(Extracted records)
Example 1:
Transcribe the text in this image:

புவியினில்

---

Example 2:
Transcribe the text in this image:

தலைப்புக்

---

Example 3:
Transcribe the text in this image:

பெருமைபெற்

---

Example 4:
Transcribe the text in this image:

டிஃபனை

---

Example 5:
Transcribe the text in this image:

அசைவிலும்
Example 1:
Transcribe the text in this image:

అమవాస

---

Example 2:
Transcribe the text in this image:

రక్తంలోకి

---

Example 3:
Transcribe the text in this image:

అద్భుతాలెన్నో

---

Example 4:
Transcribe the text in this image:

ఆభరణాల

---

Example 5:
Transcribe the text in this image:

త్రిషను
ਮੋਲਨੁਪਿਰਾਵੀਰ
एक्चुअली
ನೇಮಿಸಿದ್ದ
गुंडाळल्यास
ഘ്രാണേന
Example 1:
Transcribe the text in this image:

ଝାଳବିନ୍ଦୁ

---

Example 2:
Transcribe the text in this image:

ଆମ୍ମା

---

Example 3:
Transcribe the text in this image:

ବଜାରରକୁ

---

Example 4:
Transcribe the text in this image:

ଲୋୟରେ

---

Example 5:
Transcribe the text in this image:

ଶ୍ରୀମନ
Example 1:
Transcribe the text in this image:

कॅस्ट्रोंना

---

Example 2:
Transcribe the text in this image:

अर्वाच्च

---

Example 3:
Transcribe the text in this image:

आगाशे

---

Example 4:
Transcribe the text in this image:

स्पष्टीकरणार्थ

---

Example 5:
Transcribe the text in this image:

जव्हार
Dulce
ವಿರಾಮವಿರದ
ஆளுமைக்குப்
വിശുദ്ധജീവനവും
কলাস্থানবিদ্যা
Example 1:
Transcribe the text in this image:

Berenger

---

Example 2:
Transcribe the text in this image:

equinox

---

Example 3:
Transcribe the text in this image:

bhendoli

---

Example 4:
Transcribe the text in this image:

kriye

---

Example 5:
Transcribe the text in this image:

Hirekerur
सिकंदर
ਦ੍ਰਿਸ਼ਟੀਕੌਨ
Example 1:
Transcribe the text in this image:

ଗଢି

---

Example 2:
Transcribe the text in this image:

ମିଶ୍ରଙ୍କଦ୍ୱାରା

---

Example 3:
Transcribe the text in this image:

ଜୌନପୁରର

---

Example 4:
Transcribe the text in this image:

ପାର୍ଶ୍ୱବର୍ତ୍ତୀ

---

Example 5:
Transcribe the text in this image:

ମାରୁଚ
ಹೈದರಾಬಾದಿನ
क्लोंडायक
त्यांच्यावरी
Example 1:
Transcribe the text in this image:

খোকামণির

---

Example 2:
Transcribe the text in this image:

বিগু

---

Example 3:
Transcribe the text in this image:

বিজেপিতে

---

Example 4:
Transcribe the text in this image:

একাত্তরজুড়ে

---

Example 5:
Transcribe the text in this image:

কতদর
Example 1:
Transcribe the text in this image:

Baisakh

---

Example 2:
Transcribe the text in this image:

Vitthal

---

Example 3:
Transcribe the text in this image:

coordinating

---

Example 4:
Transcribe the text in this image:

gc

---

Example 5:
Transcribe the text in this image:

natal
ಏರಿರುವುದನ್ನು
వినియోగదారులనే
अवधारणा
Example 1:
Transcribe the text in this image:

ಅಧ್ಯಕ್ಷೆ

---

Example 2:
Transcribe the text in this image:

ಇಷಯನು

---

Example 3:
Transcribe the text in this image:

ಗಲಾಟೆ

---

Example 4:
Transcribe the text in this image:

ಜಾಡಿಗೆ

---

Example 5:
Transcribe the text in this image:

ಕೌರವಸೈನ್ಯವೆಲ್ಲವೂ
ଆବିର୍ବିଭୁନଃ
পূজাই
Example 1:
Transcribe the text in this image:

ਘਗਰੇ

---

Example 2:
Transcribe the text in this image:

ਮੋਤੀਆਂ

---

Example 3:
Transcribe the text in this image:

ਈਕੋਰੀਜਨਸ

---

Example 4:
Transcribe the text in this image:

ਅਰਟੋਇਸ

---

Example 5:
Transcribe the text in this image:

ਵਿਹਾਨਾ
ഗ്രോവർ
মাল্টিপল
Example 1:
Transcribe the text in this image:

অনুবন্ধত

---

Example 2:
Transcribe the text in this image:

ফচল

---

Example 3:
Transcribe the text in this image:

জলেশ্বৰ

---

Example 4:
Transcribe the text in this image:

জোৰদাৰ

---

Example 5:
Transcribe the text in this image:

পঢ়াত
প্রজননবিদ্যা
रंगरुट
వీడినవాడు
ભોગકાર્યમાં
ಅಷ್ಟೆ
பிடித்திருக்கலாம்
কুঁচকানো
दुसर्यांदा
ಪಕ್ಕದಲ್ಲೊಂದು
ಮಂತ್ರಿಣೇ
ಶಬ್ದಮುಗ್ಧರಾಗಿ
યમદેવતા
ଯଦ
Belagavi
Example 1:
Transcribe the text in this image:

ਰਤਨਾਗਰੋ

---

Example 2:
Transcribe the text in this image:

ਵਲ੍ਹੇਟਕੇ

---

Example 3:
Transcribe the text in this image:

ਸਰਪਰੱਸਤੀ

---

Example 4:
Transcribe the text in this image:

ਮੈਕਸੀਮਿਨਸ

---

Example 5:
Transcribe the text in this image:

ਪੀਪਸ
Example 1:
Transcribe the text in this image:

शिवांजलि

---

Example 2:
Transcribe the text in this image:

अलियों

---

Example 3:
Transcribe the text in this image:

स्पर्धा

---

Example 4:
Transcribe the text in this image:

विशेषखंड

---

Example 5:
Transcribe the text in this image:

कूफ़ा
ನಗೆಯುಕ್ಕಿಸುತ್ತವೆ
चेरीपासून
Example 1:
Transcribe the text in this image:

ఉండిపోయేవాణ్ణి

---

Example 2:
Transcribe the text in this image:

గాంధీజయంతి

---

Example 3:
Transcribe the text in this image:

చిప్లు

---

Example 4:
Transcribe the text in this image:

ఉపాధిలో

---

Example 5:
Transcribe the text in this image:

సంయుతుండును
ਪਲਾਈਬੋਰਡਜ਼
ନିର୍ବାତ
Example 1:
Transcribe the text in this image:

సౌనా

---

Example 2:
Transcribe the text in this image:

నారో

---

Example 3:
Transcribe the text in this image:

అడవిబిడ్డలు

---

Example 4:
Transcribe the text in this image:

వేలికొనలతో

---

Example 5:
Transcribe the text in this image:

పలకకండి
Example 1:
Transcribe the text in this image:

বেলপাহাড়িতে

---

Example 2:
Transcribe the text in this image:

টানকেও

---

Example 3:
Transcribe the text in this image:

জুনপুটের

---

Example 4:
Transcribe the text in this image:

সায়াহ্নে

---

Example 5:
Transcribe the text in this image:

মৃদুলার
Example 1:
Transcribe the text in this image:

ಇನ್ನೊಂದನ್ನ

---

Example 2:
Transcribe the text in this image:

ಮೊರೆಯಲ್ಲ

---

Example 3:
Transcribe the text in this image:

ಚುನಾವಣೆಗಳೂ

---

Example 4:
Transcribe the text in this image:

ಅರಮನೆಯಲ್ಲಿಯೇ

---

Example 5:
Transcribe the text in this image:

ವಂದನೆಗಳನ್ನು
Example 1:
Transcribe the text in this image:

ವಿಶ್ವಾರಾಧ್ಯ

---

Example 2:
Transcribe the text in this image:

▶ TASK REQUIREMENTS
None of the records may be left out; each is to be restated exactly.

▶ RESPONSE TO THIS TASK
Example 1:
Transcribe the text in this image:

புவியினில்

---

Example 2:
Transcribe the text in this image:

தலைப்புக்

---

Example 3:
Transcribe the text in this image:

பெருமைபெற்

---

Example 4:
Transcribe the text in this image:

டிஃபனை

---

Example 5:
Transcribe the text in this image:

அசைவிலும்
Example 1:
Transcribe the text in this image:

అమవాస

---

Example 2:
Transcribe the text in this image:

రక్తంలోకి

---

Example 3:
Transcribe the text in this image:

అద్భుతాలెన్నో

---

Example 4:
Transcribe the text in this image:

ఆభరణాల

---

Example 5:
Transcribe the text in this image:

త్రిషను
ਮੋਲਨੁਪਿਰਾਵੀਰ
एक्चुअली
ನೇಮಿಸಿದ್ದ
गुंडाळल्यास
ഘ്രാണേന
Example 1:
Transcribe the text in this image:

ଝାଳବିନ୍ଦୁ

---

Example 2:
Transcribe the text in this image:

ଆମ୍ମା

---

Example 3:
Transcribe the text in this image:

ବଜାରରକୁ

---

Example 4:
Transcribe the text in this image:

ଲୋୟରେ

---

Example 5:
Transcribe the text in this image:

ଶ୍ରୀମନ
Example 1:
Transcribe the text in this image:

कॅस्ट्रोंना

---

Example 2:
Transcribe the text in this image:

अर्वाच्च

---

Example 3:
Transcribe the text in this image:

आगाशे

---

Example 4:
Transcribe the text in this image:

स्पष्टीकरणार्थ

---

Example 5:
Transcribe the text in this image:

जव्हार
Dulce
ವಿರಾಮವಿರದ
ஆளுமைக்குப்
വിശുദ്ധജീവനവും
কলাস্থানবিদ্যা
Example 1:
Transcribe the text in this image:

Berenger

---

Example 2:
Transcribe the text in this image:

equinox

---

Example 3:
Transcribe the text in this image:

bhendoli

---

Example 4:
Transcribe the text in this image:

kriye

---

Example 5:
Transcribe the text in this image:

Hirekerur
सिकंदर
ਦ੍ਰਿਸ਼ਟੀਕੌਨ
Example 1:
Transcribe the text in this image:

ଗଢି

---

Example 2:
Transcribe the text in this image:

ମିଶ୍ରଙ୍କଦ୍ୱାରା

---

Example 3:
Transcribe the text in this image:

ଜୌନପୁରର

---

Example 4:
Transcribe the text in this image:

ପାର୍ଶ୍ୱବର୍ତ୍ତୀ

---

Example 5:
Transcribe the text in this image:

ମାରୁଚ
ಹೈದರಾಬಾದಿನ
क्लोंडायक
त्यांच्यावरी
Example 1:
Transcribe the text in this image:

খোকামণির

---

Example 2:
Transcribe the text in this image:

বিগু

---

Example 3:
Transcribe the text in this image:

বিজেপিতে

---

Example 4:
Transcribe the text in this image:

একাত্তরজুড়ে

---

Example 5:
Transcribe the text in this image:

কতদর
Example 1:
Transcribe the text in this image:

Baisakh

---

Example 2:
Transcribe the text in this image:

Vitthal

---

Example 3:
Transcribe the text in this image:

coordinating

---

Example 4:
Transcribe the text in this image:

gc

---

Example 5:
Transcribe the text in this image:

natal
ಏರಿರುವುದನ್ನು
వినియోగదారులనే
अवधारणा
Example 1:
Transcribe the text in this image:

ಅಧ್ಯಕ್ಷೆ

---

Example 2:
Transcribe the text in this image:

ಇಷಯನು

---

Example 3:
Transcribe the text in this image:

ಗಲಾಟೆ

---

Example 4:
Transcribe the text in this image:

ಜಾಡಿಗೆ

---

Example 5:
Transcribe the text in this image:

ಕೌರವಸೈನ್ಯವೆಲ್ಲವೂ
ଆବିର୍ବିଭୁନଃ
পূজাই
Example 1:
Transcribe the text in this image:

ਘਗਰੇ

---

Example 2:
Transcribe the text in this image:

ਮੋਤੀਆਂ

---

Example 3:
Transcribe the text in this image:

ਈਕੋਰੀਜਨਸ

---

Example 4:
Transcribe the text in this image:

ਅਰਟੋਇਸ

---

Example 5:
Transcribe the text in this image:

ਵਿਹਾਨਾ
ഗ്രോവർ
মাল্টিপল
Example 1:
Transcribe the text in this image:

অনুবন্ধত

---

Example 2:
Transcribe the text in this image:

ফচল

---

Example 3:
Transcribe the text in this image:

জলেশ্বৰ

---

Example 4:
Transcribe the text in this image:

জোৰদাৰ

---

Example 5:
Transcribe the text in this image:

পঢ়াত
প্রজননবিদ্যা
रंगरुट
వీడినవాడు
ભોગકાર્યમાં
ಅಷ್ಟೆ
பிடித்திருக்கலாம்
কুঁচকানো
दुसर्यांदा
ಪಕ್ಕದಲ್ಲೊಂದು
ಮಂತ್ರಿಣೇ
ಶಬ್ದಮುಗ್ಧರಾಗಿ
યમદેવતા
ଯଦ
Belagavi
Example 1:
Transcribe the text in this image:

ਰਤਨਾਗਰੋ

---

Example 2:
Transcribe the text in this image:

ਵਲ੍ਹੇਟਕੇ

---

Example 3:
Transcribe the text in this image:

ਸਰਪਰੱਸਤੀ

---

Example 4:
Transcribe the text in this image:

ਮੈਕਸੀਮਿਨਸ

---

Example 5:
Transcribe the text in this image:

ਪੀਪਸ
Example 1:
Transcribe the text in this image:

शिवांजलि

---

Example 2:
Transcribe the text in this image:

अलियों

---

Example 3:
Transcribe the text in this image:

स्पर्धा

---

Example 4:
Transcribe the text in this image:

विशेषखंड

---

Example 5:
Transcribe the text in this image:

कूफ़ा
ನಗೆಯುಕ್ಕಿಸುತ್ತವೆ
चेरीपासून
Example 1:
Transcribe the text in this image:

ఉండిపోయేవాణ్ణి

---

Example 2:
Transcribe the text in this image:

గాంధీజయంతి

---

Example 3:
Transcribe the text in this image:

చిప్లు

---

Example 4:
Transcribe the text in this image:

ఉపాధిలో

---

Example 5:
Transcribe the text in this image:

సంయుతుండును
ਪਲਾਈਬੋਰਡਜ਼
ନିର୍ବାତ
Example 1:
Transcribe the text in this image:

సౌనా

---

Example 2:
Transcribe the text in this image:

నారో

---

Example 3:
Transcribe the text in this image:

అడవిబిడ్డలు

---

Example 4:
Transcribe the text in this image:

వేలికొనలతో

---

Example 5:
Transcribe the text in this image:

పలకకండి
Example 1:
Transcribe the text in this image:

বেলপাহাড়িতে

---

Example 2:
Transcribe the text in this image:

টানকেও

---

Example 3:
Transcribe the text in this image:

জুনপুটের

---

Example 4:
Transcribe the text in this image:

সায়াহ্নে

---

Example 5:
Transcribe the text in this image:

মৃদুলার
Example 1:
Transcribe the text in this image:

ಇನ್ನೊಂದನ್ನ

---

Example 2:
Transcribe the text in this image:

ಮೊರೆಯಲ್ಲ

---

Example 3:
Transcribe the text in this image:

ಚುನಾವಣೆಗಳೂ

---

Example 4:
Transcribe the text in this image:

ಅರಮನೆಯಲ್ಲಿಯೇ

---

Example 5:
Transcribe the text in this image:

ವಂದನೆಗಳನ್ನು
Example 1:
Transcribe the text in this image:

ವಿಶ್ವಾರಾಧ್ಯ

---

Example 2:
Transcribe the text in this image:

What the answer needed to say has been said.